Around one-fifth of the UK’s total CO2 emissions is produced by road vehicles, and roughly half of that – amounting to some 19 million tonnes of carbon dioxide – is calculated to come from private cars. Manufacturers have responded by developing various methods of minimising consumption of petrol, which has high CO2 emissions, whilst still retaining the petrol engine that so many motorists feel most comfortable with. One effective solution that is being adopted by an increasing number of car makers is the use of hybrid technology.
What is Hybrid Power?
A hybrid power system combines power from two different energy sources. In cars, one energy source is a normal petrol or diesel engine and the other is an electric motor, which draws energy from its own separate battery.
The world’s first hybrid vehicle was revealed as a concept car at the Tokyo Motor Show in 1995, went on sale in Japan in 1997 and was launched in Europe in 2000. Despite initial scepticism it proved extremely popular. The number of car manufacturers developing hybrids is steadily increasing, and the hybrid form is still evolving.

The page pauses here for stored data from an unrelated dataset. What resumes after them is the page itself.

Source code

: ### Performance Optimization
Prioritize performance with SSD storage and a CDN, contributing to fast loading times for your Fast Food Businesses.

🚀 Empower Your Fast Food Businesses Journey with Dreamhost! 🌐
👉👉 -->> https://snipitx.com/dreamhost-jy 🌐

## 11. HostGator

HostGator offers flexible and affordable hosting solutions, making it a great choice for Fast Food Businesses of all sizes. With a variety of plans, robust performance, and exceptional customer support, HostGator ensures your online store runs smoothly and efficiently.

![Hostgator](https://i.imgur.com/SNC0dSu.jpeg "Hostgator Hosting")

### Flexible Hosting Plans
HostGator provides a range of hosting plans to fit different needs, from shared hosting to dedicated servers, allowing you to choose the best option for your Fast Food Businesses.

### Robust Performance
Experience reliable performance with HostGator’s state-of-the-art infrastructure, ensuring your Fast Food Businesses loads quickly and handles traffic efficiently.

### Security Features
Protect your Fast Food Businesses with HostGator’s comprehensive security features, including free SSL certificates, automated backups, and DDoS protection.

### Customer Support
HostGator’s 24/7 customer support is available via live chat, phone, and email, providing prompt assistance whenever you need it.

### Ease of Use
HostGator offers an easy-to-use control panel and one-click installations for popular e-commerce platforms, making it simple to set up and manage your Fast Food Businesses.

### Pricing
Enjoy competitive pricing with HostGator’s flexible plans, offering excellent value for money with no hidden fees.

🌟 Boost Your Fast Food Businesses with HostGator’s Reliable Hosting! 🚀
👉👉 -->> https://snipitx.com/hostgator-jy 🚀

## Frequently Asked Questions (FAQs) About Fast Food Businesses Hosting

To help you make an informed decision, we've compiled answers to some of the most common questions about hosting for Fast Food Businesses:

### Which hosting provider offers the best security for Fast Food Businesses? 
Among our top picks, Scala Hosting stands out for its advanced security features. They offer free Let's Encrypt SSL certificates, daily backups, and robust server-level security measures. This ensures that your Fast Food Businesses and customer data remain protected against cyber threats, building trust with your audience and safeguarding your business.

Hybrid drive systems vary slightly according to manufacturer, but they all operate on the same principle.
How do Hybrid Vehicles Work?
The car has an engine, normally fuelled by petrol, and one or more electric motors. Depending on the speed and acceleration demanded by the driver, the power will be supplied to the wheels either by the engine, or by the motor, or by both. Each energy source is switched on and off as appropriate by computer; no technical knowledge is required of the driver, although some systems do provide an option to override certain functions. From the driver’s point of view, the most noticeable difference is that when the car is being powered by the electric motor, acceleration is silent.
The electric motor draws its power from a battery, often a nickel metal hydride battery. This is normally connected to the engine’s alternator, which also charges the normal car battery; it can sometimes also be charged from the mains; but a central feature of hybrids is their ability to charge the motor battery by regenerative braking. The faster a vehicle travels, the more kinetic energy it has. When the brakes are applied, the kinetic energy that the car loses is normally converted into thermal energy by the braking system (the brakes get hot) and dissipated into the environment as heat (the brakes cool down again). Regenerative braking captures this energy, which is then transformed into electrical energy and stored in the hybrid battery.
Advances in battery technology have been an important factor in the development of hybrid vehicles. The more energy stored in the battery, the more work the motor can do and the less is required of the petrol engine; consequently, the lower the vehicle’s emissions.
Different Hybrid Systems
Full-blown hybrids use the electric motor when setting off from stationary and driving at low speeds; this means they use no petrol in stop-start traffic, therefore produce no emissions. The petrol engine takes over when normal cruising speed is reached, and the electric motor cuts in again intermittently to provide bursts of power when extra acceleration is needed.
An alternative power sharing system is for the petrol engine to act as the primary power source whenever the car is in motion, even at low speeds, but switching off completely when the car is motionless so that fuel consumption and pollution fall to zero whilst stationary in traffic. The electric motor is used to boost acceleration throughout the speed range, and this means that a hybrid with a small, economical engine is able to match the performance of a non-hybrid with a much larger engine.
The Future of Hybrid Vehicles
Hybrid technology will continue to evolve. To date, only petrol-engined hybrids are available; a diesel hybrid has been developed but is not yet in production. A ‘series hybrid’, that will use motors to drive the car all the time and incorporate a small engine solely to recharge the battery, is also under development.
Early fears that batteries would not retain sufficient charge to represent an effective energy source been proved wrong. So have predictions that hybrids would be sluggish; harnessing two different energy sources gives scope for high performance – one hybrid does 0-60mph in around 7 seconds – and also produces greater torque than would be possible from a petrol engine alone.
Hybrid models currently on the road vary considerably in terms of sophistication, performance, economy, emissions, and also on-the-road price; but it is safe to say that all hybrids are more eco-friendly than their petrol equivalents, and that all hybrids deliver great environmental benefits in city centre traffic.